# TASK DETAILS
Once the line containing "table_header [633, 198, 1163, 237]" is found in the entries below, reproduce it and every line after it, stopping at and including the line containing "Page size: 1241x1754."; reproduce nothing else, and keep each line exact.

Saved data entries:
╭──
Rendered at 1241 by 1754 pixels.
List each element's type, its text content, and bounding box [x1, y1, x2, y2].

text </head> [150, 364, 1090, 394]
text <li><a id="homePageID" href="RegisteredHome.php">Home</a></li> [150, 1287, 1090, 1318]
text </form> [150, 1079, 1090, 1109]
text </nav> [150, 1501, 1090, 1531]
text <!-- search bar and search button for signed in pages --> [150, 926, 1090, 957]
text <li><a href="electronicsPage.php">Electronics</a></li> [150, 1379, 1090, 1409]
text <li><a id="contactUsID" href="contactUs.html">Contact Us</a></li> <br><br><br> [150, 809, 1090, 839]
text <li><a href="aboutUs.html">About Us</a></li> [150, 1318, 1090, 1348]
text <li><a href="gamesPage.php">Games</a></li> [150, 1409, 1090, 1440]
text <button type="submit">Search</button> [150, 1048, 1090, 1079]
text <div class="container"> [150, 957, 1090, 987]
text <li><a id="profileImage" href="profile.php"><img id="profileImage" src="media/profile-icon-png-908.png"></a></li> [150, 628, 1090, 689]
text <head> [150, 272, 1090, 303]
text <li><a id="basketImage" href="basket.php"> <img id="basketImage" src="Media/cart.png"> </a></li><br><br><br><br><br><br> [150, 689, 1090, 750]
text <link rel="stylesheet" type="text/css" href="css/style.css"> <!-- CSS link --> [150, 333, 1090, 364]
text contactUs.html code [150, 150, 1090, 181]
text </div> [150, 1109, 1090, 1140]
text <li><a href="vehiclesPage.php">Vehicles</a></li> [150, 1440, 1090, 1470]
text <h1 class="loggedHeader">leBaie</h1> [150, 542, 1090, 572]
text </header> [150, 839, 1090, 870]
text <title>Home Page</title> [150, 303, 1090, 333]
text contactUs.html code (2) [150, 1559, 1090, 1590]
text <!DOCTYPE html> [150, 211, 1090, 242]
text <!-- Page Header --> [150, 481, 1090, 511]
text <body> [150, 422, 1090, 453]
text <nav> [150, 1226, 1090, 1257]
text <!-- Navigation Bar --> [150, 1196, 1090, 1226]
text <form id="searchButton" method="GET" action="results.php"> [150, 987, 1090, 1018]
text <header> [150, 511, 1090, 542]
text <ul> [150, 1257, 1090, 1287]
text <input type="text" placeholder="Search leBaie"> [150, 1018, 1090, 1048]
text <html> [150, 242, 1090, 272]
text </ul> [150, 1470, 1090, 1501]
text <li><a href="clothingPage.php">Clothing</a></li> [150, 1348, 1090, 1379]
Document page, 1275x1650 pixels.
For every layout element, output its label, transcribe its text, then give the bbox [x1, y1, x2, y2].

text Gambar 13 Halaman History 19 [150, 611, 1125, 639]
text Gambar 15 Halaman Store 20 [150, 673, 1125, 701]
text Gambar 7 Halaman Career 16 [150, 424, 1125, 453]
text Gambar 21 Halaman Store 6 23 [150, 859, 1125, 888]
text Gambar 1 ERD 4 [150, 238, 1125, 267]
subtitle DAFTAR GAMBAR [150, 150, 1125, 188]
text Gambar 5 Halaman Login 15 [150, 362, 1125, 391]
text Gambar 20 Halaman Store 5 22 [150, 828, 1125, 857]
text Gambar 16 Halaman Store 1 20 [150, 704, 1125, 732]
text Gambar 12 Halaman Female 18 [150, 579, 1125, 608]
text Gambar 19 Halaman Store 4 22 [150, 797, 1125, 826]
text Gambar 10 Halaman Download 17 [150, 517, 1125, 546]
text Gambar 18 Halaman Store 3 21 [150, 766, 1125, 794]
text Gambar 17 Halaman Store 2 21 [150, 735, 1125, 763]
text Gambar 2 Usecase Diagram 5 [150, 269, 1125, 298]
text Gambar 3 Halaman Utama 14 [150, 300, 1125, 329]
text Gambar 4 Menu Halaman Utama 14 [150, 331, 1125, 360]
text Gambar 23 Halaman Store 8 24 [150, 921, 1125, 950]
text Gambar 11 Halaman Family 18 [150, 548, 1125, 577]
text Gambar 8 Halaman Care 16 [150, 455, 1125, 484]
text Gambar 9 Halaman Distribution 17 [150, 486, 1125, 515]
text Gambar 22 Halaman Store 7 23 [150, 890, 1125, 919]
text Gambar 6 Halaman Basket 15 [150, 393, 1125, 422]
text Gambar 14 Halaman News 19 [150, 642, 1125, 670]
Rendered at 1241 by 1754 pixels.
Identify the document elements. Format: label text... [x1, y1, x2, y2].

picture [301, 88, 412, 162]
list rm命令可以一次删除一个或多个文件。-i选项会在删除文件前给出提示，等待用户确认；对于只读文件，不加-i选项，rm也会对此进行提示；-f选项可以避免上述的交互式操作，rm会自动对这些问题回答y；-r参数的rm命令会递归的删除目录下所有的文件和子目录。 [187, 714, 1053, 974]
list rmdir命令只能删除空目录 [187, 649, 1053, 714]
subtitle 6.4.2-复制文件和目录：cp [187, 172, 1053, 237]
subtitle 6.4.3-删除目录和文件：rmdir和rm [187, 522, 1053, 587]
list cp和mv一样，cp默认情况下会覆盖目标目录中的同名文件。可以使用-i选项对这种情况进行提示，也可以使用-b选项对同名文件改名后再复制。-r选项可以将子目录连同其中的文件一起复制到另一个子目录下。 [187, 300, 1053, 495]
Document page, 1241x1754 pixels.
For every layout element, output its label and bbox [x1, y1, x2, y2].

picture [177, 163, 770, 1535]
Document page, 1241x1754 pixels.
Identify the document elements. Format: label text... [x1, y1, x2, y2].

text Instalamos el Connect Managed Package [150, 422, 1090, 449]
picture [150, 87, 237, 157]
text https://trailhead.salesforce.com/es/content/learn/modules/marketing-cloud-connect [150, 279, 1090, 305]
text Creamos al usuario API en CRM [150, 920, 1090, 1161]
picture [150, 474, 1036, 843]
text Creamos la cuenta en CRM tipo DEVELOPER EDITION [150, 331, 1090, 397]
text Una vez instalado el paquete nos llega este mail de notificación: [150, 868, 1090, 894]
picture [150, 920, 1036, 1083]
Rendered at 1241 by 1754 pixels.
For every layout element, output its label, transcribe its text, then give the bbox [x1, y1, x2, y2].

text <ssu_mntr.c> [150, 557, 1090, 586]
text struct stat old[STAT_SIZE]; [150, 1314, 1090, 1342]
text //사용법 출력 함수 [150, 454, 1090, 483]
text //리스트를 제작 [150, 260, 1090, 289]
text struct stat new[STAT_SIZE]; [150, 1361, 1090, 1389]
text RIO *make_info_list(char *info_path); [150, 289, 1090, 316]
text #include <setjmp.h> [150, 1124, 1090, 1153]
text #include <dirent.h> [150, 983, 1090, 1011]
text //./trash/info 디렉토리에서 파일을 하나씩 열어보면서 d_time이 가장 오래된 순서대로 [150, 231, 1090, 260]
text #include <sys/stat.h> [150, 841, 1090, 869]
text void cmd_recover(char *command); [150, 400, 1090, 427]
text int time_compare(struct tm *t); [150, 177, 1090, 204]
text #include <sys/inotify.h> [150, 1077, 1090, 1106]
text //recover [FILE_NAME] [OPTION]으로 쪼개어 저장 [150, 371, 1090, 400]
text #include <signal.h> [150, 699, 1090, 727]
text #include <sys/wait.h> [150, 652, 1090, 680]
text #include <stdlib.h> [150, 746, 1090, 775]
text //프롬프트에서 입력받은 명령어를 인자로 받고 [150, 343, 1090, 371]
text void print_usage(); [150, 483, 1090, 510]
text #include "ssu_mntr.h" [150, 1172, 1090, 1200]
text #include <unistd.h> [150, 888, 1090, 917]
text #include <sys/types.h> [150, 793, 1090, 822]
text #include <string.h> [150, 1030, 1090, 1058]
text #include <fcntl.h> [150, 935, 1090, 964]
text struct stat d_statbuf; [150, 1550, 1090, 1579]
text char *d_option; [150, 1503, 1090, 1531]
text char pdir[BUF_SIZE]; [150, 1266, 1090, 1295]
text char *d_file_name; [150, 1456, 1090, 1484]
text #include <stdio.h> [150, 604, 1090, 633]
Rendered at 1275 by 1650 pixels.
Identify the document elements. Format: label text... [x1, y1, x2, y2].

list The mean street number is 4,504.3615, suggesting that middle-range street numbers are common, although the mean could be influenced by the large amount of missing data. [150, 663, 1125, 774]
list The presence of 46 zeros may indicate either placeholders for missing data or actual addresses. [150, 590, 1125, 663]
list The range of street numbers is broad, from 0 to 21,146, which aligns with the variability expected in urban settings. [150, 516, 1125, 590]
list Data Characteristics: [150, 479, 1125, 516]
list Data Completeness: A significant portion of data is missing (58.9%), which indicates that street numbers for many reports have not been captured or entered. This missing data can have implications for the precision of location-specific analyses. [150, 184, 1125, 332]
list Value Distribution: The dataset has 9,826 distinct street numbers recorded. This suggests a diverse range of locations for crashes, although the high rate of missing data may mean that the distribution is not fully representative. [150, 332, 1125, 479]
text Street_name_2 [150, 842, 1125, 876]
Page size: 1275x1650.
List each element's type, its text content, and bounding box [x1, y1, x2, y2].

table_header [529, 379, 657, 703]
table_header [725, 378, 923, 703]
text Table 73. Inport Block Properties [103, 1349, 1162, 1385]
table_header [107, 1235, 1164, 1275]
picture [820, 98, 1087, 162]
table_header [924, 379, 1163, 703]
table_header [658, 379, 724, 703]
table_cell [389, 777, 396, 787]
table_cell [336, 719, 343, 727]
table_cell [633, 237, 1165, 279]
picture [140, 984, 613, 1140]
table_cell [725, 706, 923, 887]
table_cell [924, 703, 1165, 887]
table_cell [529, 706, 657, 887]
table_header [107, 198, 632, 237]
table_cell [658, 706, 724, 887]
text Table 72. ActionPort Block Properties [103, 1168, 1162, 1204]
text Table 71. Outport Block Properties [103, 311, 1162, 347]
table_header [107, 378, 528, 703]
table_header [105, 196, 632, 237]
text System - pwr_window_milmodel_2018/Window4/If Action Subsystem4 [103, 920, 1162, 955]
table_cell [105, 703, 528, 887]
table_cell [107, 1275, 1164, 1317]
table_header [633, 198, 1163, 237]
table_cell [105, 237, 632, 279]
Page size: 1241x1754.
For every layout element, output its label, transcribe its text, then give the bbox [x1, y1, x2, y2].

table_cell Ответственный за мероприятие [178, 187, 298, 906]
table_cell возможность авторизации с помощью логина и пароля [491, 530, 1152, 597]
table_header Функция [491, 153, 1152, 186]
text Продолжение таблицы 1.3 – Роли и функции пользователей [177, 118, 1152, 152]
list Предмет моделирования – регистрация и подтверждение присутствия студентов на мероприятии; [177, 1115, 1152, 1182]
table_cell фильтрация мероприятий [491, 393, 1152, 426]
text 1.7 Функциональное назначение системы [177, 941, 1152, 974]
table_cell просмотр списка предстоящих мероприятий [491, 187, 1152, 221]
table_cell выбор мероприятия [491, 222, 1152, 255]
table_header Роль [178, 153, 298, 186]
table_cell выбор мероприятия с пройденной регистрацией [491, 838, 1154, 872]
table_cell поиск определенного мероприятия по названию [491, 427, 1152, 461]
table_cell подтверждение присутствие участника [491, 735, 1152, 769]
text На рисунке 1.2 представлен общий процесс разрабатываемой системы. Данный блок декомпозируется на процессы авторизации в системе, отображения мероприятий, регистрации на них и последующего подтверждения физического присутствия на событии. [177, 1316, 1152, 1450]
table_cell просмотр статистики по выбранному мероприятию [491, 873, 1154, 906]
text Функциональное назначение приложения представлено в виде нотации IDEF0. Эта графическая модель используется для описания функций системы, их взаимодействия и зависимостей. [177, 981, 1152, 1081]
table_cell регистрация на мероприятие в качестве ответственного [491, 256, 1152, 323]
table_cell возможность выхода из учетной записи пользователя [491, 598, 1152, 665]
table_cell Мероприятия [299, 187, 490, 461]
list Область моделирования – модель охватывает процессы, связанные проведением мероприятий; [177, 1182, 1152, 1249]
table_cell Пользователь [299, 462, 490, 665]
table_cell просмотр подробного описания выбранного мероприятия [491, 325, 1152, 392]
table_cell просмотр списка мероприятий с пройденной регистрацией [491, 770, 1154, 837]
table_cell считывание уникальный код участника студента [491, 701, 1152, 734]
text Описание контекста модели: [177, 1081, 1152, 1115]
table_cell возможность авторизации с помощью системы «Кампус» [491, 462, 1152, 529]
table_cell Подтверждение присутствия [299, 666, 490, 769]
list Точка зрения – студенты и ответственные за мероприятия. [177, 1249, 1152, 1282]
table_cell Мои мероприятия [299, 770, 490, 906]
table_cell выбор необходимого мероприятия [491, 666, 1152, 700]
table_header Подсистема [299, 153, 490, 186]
╰──
# EXERCISE RESULT
table_header [633, 198, 1163, 237]
table_cell [105, 237, 632, 279]
Page size: 1241x1754.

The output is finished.